Driving in Europe checklist

A driving holiday can be one of the most relaxing ways to see the sights and visit as many different places as possible in one go, but if you are travelling abroad there are various legal obligations, road laws and other factors to take into account to ensure your trip goes without a hitch.

For anyone planning on taking their own car to the European mainland, it’s a relatively simple journey via ferry or the Channel Tunnel. However, different driving rules will need to be taken into account. Uncertainty around Brexit and the future relationship between the UK and the EU is another factor that you might want to research prior to setting off. The official government website has the latest updates on driving overseas and should be regularly consulted.

So whether you're unsure of any extra equipment you might need, any extra skills you might require or even if your insurance and excess cover is suitable for any eventuality, just taking the time to familiarise yourself with a few details will give you peace of mind and get you in the right mindset for a relaxing getaway.

Compulsory equipment

In the UK it might seem a little unusual to carry a portable breathalyser in your car but in France, it is a legal requirement. Likewise, many countries will insist that you have other emergency incident items such as a warning triangle or reflective jackets on-board. As the rules vary from country to country and there are 27 other member states in the EU, it can be difficult to give a 'one size fits all' answer to the question of what exactly you'll need to stay on the right side of the law.

A European driving kit is a great investment and usually contains all the items you might need for travelling in countries most popular with British drivers, including Austria, Belgium, France, Germany, Ireland, Italy, Portugal and Spain. Do take the time to delve a little deeper though and check that you know the requirements set out by the country you will be driving through on your itinerary.


There is still a great deal of uncertainty surrounding Brexit, but this shouldn't be a reason to delay driving around Europe.  UK government advice suggests that it might be worth investing in an International Driving Permit and also an Insurance Green Card, but only if your trip is due to take place after the current Brexit deadline of 31 October 2019.

However, if the UK leaves the EU in a no-deal scenario before that date, things could get complicated, so the small outlay involved might be worth it even over the summer so that you'll be prepared for unexpected developments.

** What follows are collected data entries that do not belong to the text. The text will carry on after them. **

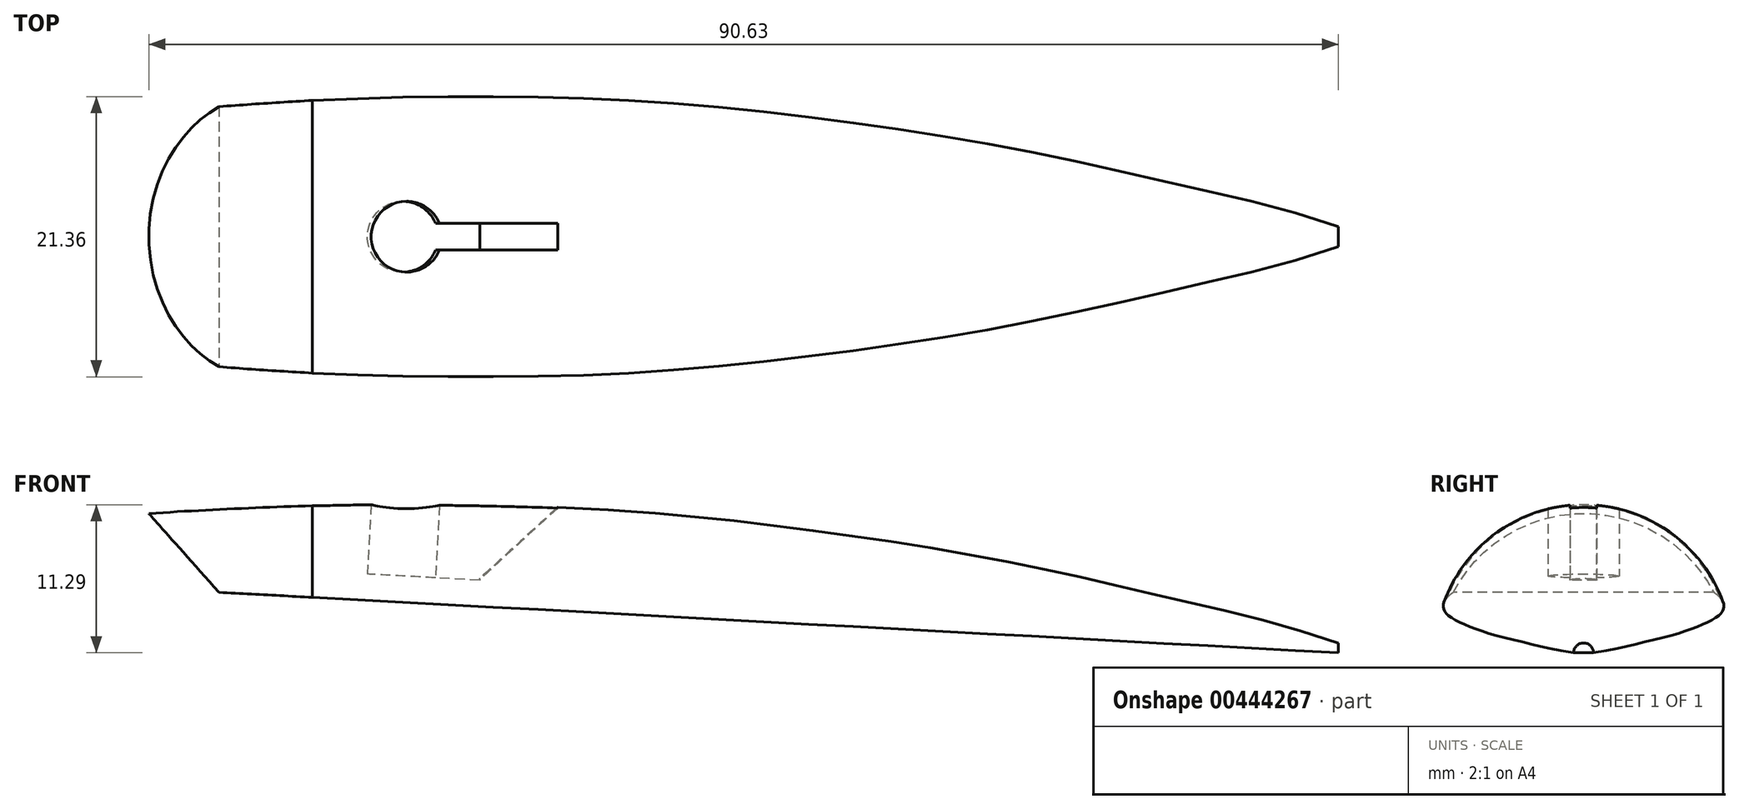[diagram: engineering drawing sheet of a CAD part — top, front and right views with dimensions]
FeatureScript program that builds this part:
annotation { "Feature Type Name" : "Feature", "Feature Type Description" : "" }
export const myFeature = defineFeature(function(context is Context, id is Id, definition is map)
    precondition{}
    {
        {
            var Q0;
            Q0=qCreatedBy(makeId("Top.planeOp"),FACE);
            var sketch = newSketch(context, id + "F0", { "sketchPlane" : qUnion([Q0])});
            skFitSpline(sketch, "E0", {"points": [v(50.74, 0.76) * mm, v(40.36, 3.6) * mm, v(27.98, 6.45) * mm, v(13.03, 9.02) * mm, v(-1.08, 10.63) * mm, v(-11.73, 11.19) * mm, v(-22.12, 11.3) * mm, v(-27.42, 11.23) * mm], "startDerivative": vector(-105.08, 35.47) * mm, "endDerivative": vector(-52.2, -0.15) * mm});
            skLineSegment(sketch, "E1", {"start": v(0, 0) * mm, "end": v(-76.2, 0) * mm});
            skFitSpline(sketch, "E2.MirrorCS", {"points": [v(50.74, -0.76) * mm, v(40.36, -3.6) * mm, v(27.98, -6.45) * mm, v(13.03, -9.02) * mm, v(-1.08, -10.63) * mm, v(-11.73, -11.19) * mm, v(-22.12, -11.3) * mm, v(-27.42, -11.23) * mm], "startDerivative": vector(-105.08, -35.47) * mm, "endDerivative": vector(-52.2, 0.15) * mm});
            skLineSegment(sketch, "E3", {"start": v(50.74, 0.76) * mm, "end": v(50.74, -0.76) * mm});
            skLineSegment(sketch, "E4", {"start": v(-27.42, 11.23) * mm, "end": v(-27.42, -11.23) * mm});
            skFitSpline(sketch, "E5", {"points": [v(-27.42, -11.23) * mm, v(-50.83, -9.56) * mm], "startDerivative": vector(-27.1, 0.96) * mm, "endDerivative": vector(-25.61, 3.15) * mm});
            skLineSegment(sketch, "E6", {"start": v(-27.42, 0) * mm, "end": v(50.74, 0) * mm});
            skFitSpline(sketch, "E7.MirrorCS", {"points": [v(-27.42, 11.23) * mm, v(-50.83, 9.56) * mm], "startDerivative": vector(-27.1, -0.96) * mm, "endDerivative": vector(-25.61, -3.15) * mm});
            skLineSegment(sketch, "E8", {"start": v(-50.83, -9.56) * mm, "end": v(-50.83, 9.56) * mm});
            skSolve(sketch);
        }
        {
            var Q0;
            {var subQ5=sQuery(id+"F0.wireOp",EDGE,"E0");Q0=makeQuery(id+"F0.imprint","IMPRINT",FACE,{"disambiguationData":[TD([[makeQuery(id+"F0.imprint","IMPRINT",EDGE,{"derivedFrom":subQ5}),1.0]])]});}
            var Q1;
            {var subQ5=sQuery(id+"F0.wireOp",EDGE,"E7.MirrorCS");Q1=makeQuery(id+"F0.imprint","IMPRINT",FACE,{"disambiguationData":[TD([[makeQuery(id+"F0.imprint","IMPRINT",EDGE,{"derivedFrom":subQ5}),1.0]])]});}
            var Q2;
            Q2=sQuery(id+"F0.wireOp",EDGE,"E1");
            revolve(context, id + "F1", {"entities" : qUnion([Q0, Q1]), "axis" : qUnion([Q2]), "revolveType" : RevolveType.FULL});
        }
        {
            var Q0;
            Q0=qCreatedBy(makeId("Front.planeOp"),FACE);
            var sketch = newSketch(context, id + "F2", { "sketchPlane" : qUnion([Q0])});
            skLineSegment(sketch, "E9.0", {"start": v(-50.83, 9.56) * mm, "end": v(-50.83, -9.56) * mm});
            skLineSegment(sketch, "E10", {"start": v(-50.83, -9.56) * mm, "end": v(-34.7, 4.79) * mm});
            skLineSegment(sketch, "E11", {"start": v(-34.7, 4.79) * mm, "end": v(-39.93, 10.67) * mm});
            skFitSpline(sketch, "E12", {"points": [v(-39.93, 10.67) * mm, v(-50.83, 9.56) * mm], "startDerivative": vector(-10.94, -0.63) * mm, "endDerivative": vector(-11.09, -1.8) * mm});
            skSolve(sketch);
        }
        {
            var Q0;
            Q0=makeQuery(id+"F2.imprint","IMPRINT",FACE,{"disambiguationData":[TD([[makeQuery(id+"F2.imprint","IMPRINT",EDGE,{"derivedFrom":sQuery(id+"F2.wireOp",EDGE,"E9.0")}),1.0]])]});
            extrude(context, id + "F3", {"entities" : qUnion([Q0]), "operationType" : NewBodyOperationType.REMOVE, "endBound" : BoundingType.SYMMETRIC, "oppositeDirection" : true, "depth" : 25.4 * mm});
        }
        {
            var Q0;
            Q0=makeQuery(id+"F3.boolean.opBoolean","COPY",FACE,{"derivedFrom":makeQuery(id+"F3.opExtrude","SWEPT_FACE",FACE,{"disambiguationData":[OSD([sQuery(id+"F2.wireOp",EDGE,"E11")])]})});
            var sketch = newSketch(context, id + "F4", { "sketchPlane" : qUnion([Q0])});
            skFitSpline(sketch, "E13", {"points": [v(10.62, 26.64) * mm, v(-10.64, 26.64) * mm], "startDerivative": vector(-14.87, -5.24) * mm, "endDerivative": vector(-14.04, 5.24) * mm});
            skLineSegment(sketch, "E14", {"start": v(-10.64, 26.64) * mm, "end": v(10.62, 26.64) * mm});
            skSolve(sketch);
        }
        {
            var Q0;
            {var subQ0=sQuery(id+"F4.wireOp",EDGE,"E13");Q0=makeQuery(id+"F4.imprint","IMPRINT",FACE,{"disambiguationData":[TD([[makeQuery(id+"F4.imprint","IMPRINT",EDGE,{"derivedFrom":subQ0}),-1.0]])]});}
            extrude(context, id + "F5", {"entities" : qUnion([Q0]), "operationType" : NewBodyOperationType.REMOVE, "endBound" : BoundingType.THROUGH_ALL, "depth" : 25.4 * mm});
        }
        {
            var Q0;
            Q0=makeQuery(id+"F3.boolean.opBoolean","COPY",FACE,{"derivedFrom":makeQuery(id+"F3.opExtrude","SWEPT_FACE",FACE,{"disambiguationData":[OSD([sQuery(id+"F2.wireOp",EDGE,"E10")])]})});
            var sketch = newSketch(context, id + "F6", { "sketchPlane" : qUnion([Q0])});
            skLineSegment(sketch, "E15", {"start": v(-21.97, 0) * mm, "end": v(-28.83, 0) * mm, "construction": true});
            skCircle(sketch, "E16", {"center": v(-28.83, 0) * mm, "radius": 1 * mm});
            skSolve(sketch);
        }
        {
            var Q0;
            Q0=makeQuery(id+"F6.imprint","IMPRINT",FACE,{"disambiguationData":[TD([[makeQuery(id+"F6.imprint","IMPRINT",EDGE,{"derivedFrom":sQuery(id+"F6.wireOp",EDGE,"E16")}),1.0]])]});
            extrude(context, id + "F7", {"entities" : qUnion([Q0]), "operationType" : NewBodyOperationType.REMOVE, "oppositeDirection" : true, "depth" : 25.4 * mm});
        }
        {
            var Q0;
            Q0=makeQuery(id+"F7.boolean.opBoolean","INTERSECT",EDGE,{"derivedFrom":[makeQuery(id+"F5.boolean.opBoolean","COPY",FACE,{"derivedFrom":makeQuery(id+"F5.opExtrude","SWEPT_FACE",FACE,{"disambiguationData":[OSD([sQuery(id+"F4.wireOp",EDGE,"E13")])]})}),makeQuery(id+"F7.opExtrude","SWEPT_FACE",FACE,{"disambiguationData":[OSD([sQuery(id+"F6.wireOp",EDGE,"E16")])]})]});
            fillet(context, id + "F8", {"entities" : qUnion([Q0]), "radius" : 2 * mm, "tangentPropagation" : true, "allowEdgeOverflow" : false});
        }
        {
            var Q0;
            Q0=makeQuery(id+"F7.boolean.opBoolean","INTERSECT",EDGE,{"derivedFrom":[makeQuery(id+"F1.opRevolve","SWEPT_FACE",FACE,{"disambiguationData":[OSD([sQuery(id+"F0.wireOp",EDGE,"E7.MirrorCS")])]}),makeQuery(id+"F7.opExtrude","SWEPT_FACE",FACE,{"disambiguationData":[OSD([sQuery(id+"F6.wireOp",EDGE,"E16")])]})]});
            var Q1;
            Q1=makeQuery(id+"F7.boolean.opBoolean","INTERSECT",EDGE,{"derivedFrom":[makeQuery(id+"F1.opRevolve","SWEPT_FACE",FACE,{"disambiguationData":[OSD([sQuery(id+"F0.wireOp",EDGE,"E0")])]}),makeQuery(id+"F7.opExtrude","SWEPT_FACE",FACE,{"disambiguationData":[OSD([sQuery(id+"F6.wireOp",EDGE,"E16")])]})]});
            fillet(context, id + "F9", {"entities" : qUnion([Q0, Q1]), "radius" : 2 * mm, "tangentPropagation" : true, "allowEdgeOverflow" : false});
        }
        {
            var Q0;
            Q0=qCreatedBy(makeId("Front.planeOp"),FACE);
            var sketch = newSketch(context, id + "F10", { "sketchPlane" : qUnion([Q0])});
            skFitSpline(sketch, "E17.0", {"points": [v(-34.7, 4.79) * mm, v(-34.12, 4.14) * mm, v(-33.83, 3.82) * mm, v(-33.83, 3.81) * mm]});
            skPoint(sketch, "E18", {"position": v(-34.55, 4.62) * mm});
            skLineSegment(sketch, "E19", {"start": v(-34.55, 4.62) * mm, "end": v(50.9, 0) * mm});
            skLineSegment(sketch, "E20", {"start": v(-24.57, 16.63) * mm, "end": v(-45.81, 12.1) * mm});
            skLineSegment(sketch, "E21", {"start": v(-45.81, 12.1) * mm, "end": v(-34.55, 4.62) * mm});
            skLineSegment(sketch, "E22", {"start": v(50.9, 0) * mm, "end": v(55.75, 11.19) * mm});
            skLineSegment(sketch, "E23", {"start": v(55.75, 11.19) * mm, "end": v(-24.57, 16.63) * mm});
            skLineSegment(sketch, "E24", {"start": v(50.9, 0) * mm, "end": v(57.12, -13.7) * mm});
            skLineSegment(sketch, "E25", {"start": v(57.12, -13.7) * mm, "end": v(-52.13, -12.87) * mm});
            skLineSegment(sketch, "E26", {"start": v(-52.13, -12.87) * mm, "end": v(-52.86, -5.28) * mm});
            skLineSegment(sketch, "E27", {"start": v(-52.86, -5.28) * mm, "end": v(-34.7, 4.79) * mm});
            skSolve(sketch);
        }
        {
            var Q0;
            {var subQ1=sQuery(id+"F10.wireOp",EDGE,"E19");Q0=makeQuery(id+"F10.imprint","IMPRINT",FACE,{"disambiguationData":[TD([[makeQuery(id+"F10.imprint","IMPRINT",EDGE,{"derivedFrom":subQ1}),-1.0]])]});}
            extrude(context, id + "F11", {"entities" : qUnion([Q0]), "operationType" : NewBodyOperationType.REMOVE, "endBound" : BoundingType.SYMMETRIC, "oppositeDirection" : true, "depth" : 25.4 * mm});
        }
        {
            var Q0;
            Q0=makeQuery(id+"F11.boolean.opBoolean","COPY",FACE,{"derivedFrom":makeQuery(id+"F11.opExtrude","SWEPT_FACE",FACE,{"disambiguationData":[OSD([sQuery(id+"F10.wireOp",EDGE,"E19")])]})});
            var sketch = newSketch(context, id + "F12", { "sketchPlane" : qUnion([Q0])});
            skLineSegment(sketch, "E28", {"start": v(0, 0) * mm, "end": v(-20.83, 0) * mm, "construction": true});
            skCircle(sketch, "E29", {"center": v(-20.83, 0) * mm, "radius": 2.7 * mm});
            skSolve(sketch);
        }
        {
            var Q0;
            Q0=makeQuery(id+"F12.imprint","IMPRINT",FACE,{"disambiguationData":[TD([[makeQuery(id+"F12.imprint","IMPRINT",EDGE,{"derivedFrom":sQuery(id+"F12.wireOp",EDGE,"E29")}),1.0]])]});
            extrude(context, id + "F13", {"entities" : qUnion([Q0]), "operationType" : NewBodyOperationType.REMOVE, "endBound" : BoundingType.THROUGH_ALL, "oppositeDirection" : true, "depth" : 25.4 * mm});
        }
        {
            var Q0;
            Q0=makeQuery(id+"F12.imprint","IMPRINT",FACE,{"disambiguationData":[TD([[makeQuery(id+"F12.imprint","IMPRINT",EDGE,{"derivedFrom":sQuery(id+"F12.wireOp",EDGE,"E29")}),1.0]])]});
            extrude(context, id + "F14", {"entities" : qUnion([Q0]), "operationType" : NewBodyOperationType.ADD, "oppositeDirection" : true, "depth" : 2 * mm});
        }
        {
            var Q0;
            Q0=makeQuery(id+"F14.opExtrude","CAP_FACE",FACE,{"disambiguationData":[OSD([sQuery(id+"F12.wireOp",EDGE,"E29")])],"isStart":false});
            var sketch = newSketch(context, id + "F15", { "sketchPlane" : qUnion([Q0])});
            skCircle(sketch, "E30.0", {"center": v(-20.83, 0) * mm, "radius": 2.7 * mm});
            skLineSegment(sketch, "E31.bottom", {"start": v(-14.95, 1.02) * mm, "end": v(-21.3, 1.02) * mm});
            skLineSegment(sketch, "E31.top", {"start": v(-14.95, -1.02) * mm, "end": v(-21.3, -1.02) * mm});
            skLineSegment(sketch, "E31.left", {"start": v(-14.95, 1.02) * mm, "end": v(-14.95, -1.02) * mm});
            skLineSegment(sketch, "E31.right", {"start": v(-21.3, 1.02) * mm, "end": v(-21.3, -1.02) * mm});
            skPoint(sketch, "E31.middle", {"position": v(-18.13, 0) * mm});
            skSolve(sketch);
        }
        {
            var Q0;
            {var subQ5=sQuery(id+"F15.wireOp",EDGE,"E31.right");Q0=makeQuery(id+"F15.imprint","IMPRINT",FACE,{"disambiguationData":[TD([[makeQuery(id+"F15.imprint","IMPRINT",EDGE,{"derivedFrom":subQ5}),1.0]])]});}
            var Q1;
            {var subQ5=sQuery(id+"F15.wireOp",EDGE,"E31.left");Q1=makeQuery(id+"F15.imprint","IMPRINT",FACE,{"disambiguationData":[TD([[makeQuery(id+"F15.imprint","IMPRINT",EDGE,{"derivedFrom":subQ5}),-1.0]])]});}
            extrude(context, id + "F16", {"entities" : qUnion([Q0, Q1]), "operationType" : NewBodyOperationType.REMOVE, "depth" : 25.4 * mm});
        }
        {
            var Q0;
            Q0=makeQuery(id+"F16.boolean.opBoolean","INTERSECT",EDGE,{"derivedFrom":[makeQuery(id+"F1.opRevolve","SWEPT_FACE",FACE,{"disambiguationData":[OSD([sQuery(id+"F0.wireOp",EDGE,"E0")])]}),makeQuery(id+"F16.opExtrude","SWEPT_FACE",FACE,{"disambiguationData":[OSD([sQuery(id+"F15.wireOp",EDGE,"E31.left")])]})]});
            chamfer(context, id + "F17", {"entities" : qUnion([Q0]), "width" : 5.7 * mm, "tangentPropagation" : true});
        }
    });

That way you'll have the correct documentation with you at all times.

Advice from the Foreign and Commonwealth Office

The Foreign and Commonwealth Office (FCO) advise putting together a travel pack including your passport and driving licence, vehicle registration document (V5), motor insurance certificate, International Driving Permit if needed, travel insurance documents and breakdown service contact numbers for each different territory.

Having everything is in one place and quickly at hand should you need to present it to the authorities at any time will give you peace of mind.

Many typical breakdown cover packages either extend to Europe as a standard or offer the service as an add-on. Likewise, car insurance should be double checked to make sure you are covered to drive in the countries you will be visiting. If overseas cover isn't part of your package, you'll usually only have minimum legal third party cover in the EU.

Car hire excess insurance

Car hire excess insurance could be another option, whereby you cover the excess you would need to pay should your vehicle be damaged or stolen. Although you will need to pay the excess in the event of a claim, you can then claim it back via your car hire excess insurance policy. Therefore providing added peace of mind for the duration of your trip.

Health insurance

As well as car insurance, you should always consider having travel insurance for any trip abroad. If you become ill or are injured in a car accident or in another way while travelling, it can be an extremely expensive experience. Travel insurance covers medical bills and treatments as well as the results of any activities you are likely to indulge in while you are away that could cause injury.

You can get a free European Health Insurance Card, which although not a full substitute for a comprehensive travel insurance policy, does provide access to free or reduced-cost emergency care in countries across Europe. The situation may change if the UK leaves the EU without a deal, although it is not yet clear what impact it will have on the EHIC card.

As you can see there are numerous factors to consider before driving on Europe’s roads, but the majority of these are relatively simple tasks to complete.